Wednesday, February 3, 2010

Kata yang Sulit

Umm, sulit sekali mengungkapkannya. Bukan karena saya tak suka bicara, bukan juga karena saya tak bisa. Kamu tahu sekali ini keahlian saya. Tapi begitu harus mengungkap sebuah rasa dengan satu kata saja, kelu sekali rasanya lidah ini. Ingin saya cari persamaan katanya, agar nantinya terdengar lebih halus, lebih memanjakan harga diri saya, namun tetap kamu mengerti maksud sebenarnya. Tapi sudah sejak tadi saya putar otak saya, tak berhasil juga saya temukan padanannya.

Bukan, ini bukan benci. Sungguh tak ada alasan untuk membencinya. Tidak bisa juga disebut iri, saya paham saya lebih beruntung dari dia.

Ini tentang perasaan yang ingin sekali saya siram dengan air dingin agar segera padam panasnya. Perasaan yang saya tolak mentah-mentah kehadirannya, yang selalu coba saya tampik kebenarannya. Tentang rasa yang malu saya akui keberadaannya. Saya bukan wanita yang dengan mudah kehilangan kepercayaan atas diri saya. Saya tahu saya pun berharga. Tapi apa harganya saya bila tanpa kamu. Dan kalimat itu yang terus berbunyi seperti sirine, menguing berulang kali, mengganggu telinga saya. Saya ketakutan, saya menjadi diam. Dan lalu kamu bilang saya menyebalkan.

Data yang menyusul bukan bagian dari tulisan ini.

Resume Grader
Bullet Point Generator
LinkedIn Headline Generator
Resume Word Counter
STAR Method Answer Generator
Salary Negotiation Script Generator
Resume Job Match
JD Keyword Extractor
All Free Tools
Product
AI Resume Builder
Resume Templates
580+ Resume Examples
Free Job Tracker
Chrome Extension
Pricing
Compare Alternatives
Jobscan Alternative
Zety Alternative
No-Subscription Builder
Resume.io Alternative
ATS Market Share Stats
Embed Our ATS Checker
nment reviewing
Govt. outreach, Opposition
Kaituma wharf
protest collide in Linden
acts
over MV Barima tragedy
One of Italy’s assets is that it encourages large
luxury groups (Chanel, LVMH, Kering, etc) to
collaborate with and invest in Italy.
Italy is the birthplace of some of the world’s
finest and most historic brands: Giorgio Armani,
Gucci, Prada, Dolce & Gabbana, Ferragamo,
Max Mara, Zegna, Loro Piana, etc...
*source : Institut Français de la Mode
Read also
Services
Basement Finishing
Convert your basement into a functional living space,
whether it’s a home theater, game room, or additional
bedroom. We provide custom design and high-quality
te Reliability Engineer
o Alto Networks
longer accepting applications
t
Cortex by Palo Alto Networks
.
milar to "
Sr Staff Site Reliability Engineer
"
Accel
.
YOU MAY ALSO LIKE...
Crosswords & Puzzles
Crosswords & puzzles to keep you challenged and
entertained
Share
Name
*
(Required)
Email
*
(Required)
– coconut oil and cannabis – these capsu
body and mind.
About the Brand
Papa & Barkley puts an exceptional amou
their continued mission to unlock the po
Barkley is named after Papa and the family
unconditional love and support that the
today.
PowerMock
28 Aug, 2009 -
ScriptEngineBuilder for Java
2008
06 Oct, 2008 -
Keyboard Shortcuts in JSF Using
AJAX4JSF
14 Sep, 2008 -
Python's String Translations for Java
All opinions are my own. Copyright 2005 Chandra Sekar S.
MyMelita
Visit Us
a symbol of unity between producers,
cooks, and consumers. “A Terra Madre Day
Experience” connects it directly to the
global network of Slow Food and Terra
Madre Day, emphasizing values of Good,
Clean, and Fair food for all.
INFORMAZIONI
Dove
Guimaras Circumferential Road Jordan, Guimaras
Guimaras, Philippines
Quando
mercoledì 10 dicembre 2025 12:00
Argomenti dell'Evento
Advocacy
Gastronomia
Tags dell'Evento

Hey, memangnya kamu saja yang sebal. Saya juga. Bukan padanya, namun pada perasaan yang saya biarkan terus membanjiri saya hingga sebatas leher. Saya khawatir sebentar lagi saya tenggelam. Lalu hangat senyummu hanya akan menggoda saya dari atas permukaan.

undefined

Ini tentang rasa yang setiap mulai saya tuliskan, ingin segera saya hapus dan saya tiadakan hingga tak tersisa bahkan tanda titik dan komanya. Tentang rasa yang tak pernah saya inginkan terbaca oleh siapapun, lebih-lebih olehmu. Saya pikir, ini adalah catatan saya yang paling saya rutuki keberaniannya tampil dalam situs dunia maya.

Baru saat malam membiarkan keraguan saya sendiri berselimutkan sepi. Lalu gelap yang semakin pekat berhasil membuat sinar kecilnya berpendar terlihat lebih jelas. Sayup saya harus mengakui, bahwa ini tentang sesuatu yang mereka sebut cemburu. Kata yang sesungguhnya terlanjur saya hafal benar ketika bersinggungan dengan lukisan rindu yang saya timang-timang sayang. Lukisan tentangmu yang tak pernah rela saya perkenankan bila terbubuh tanda tangan yang mengukir nama lain selain saya dibawahnya.

Rasa yang tak pernah berhasil saya ungkap lebar-lebar, terbuka diatas telapak tangan. Meski sekalipun saya telah berani menyayangi seorang kamu.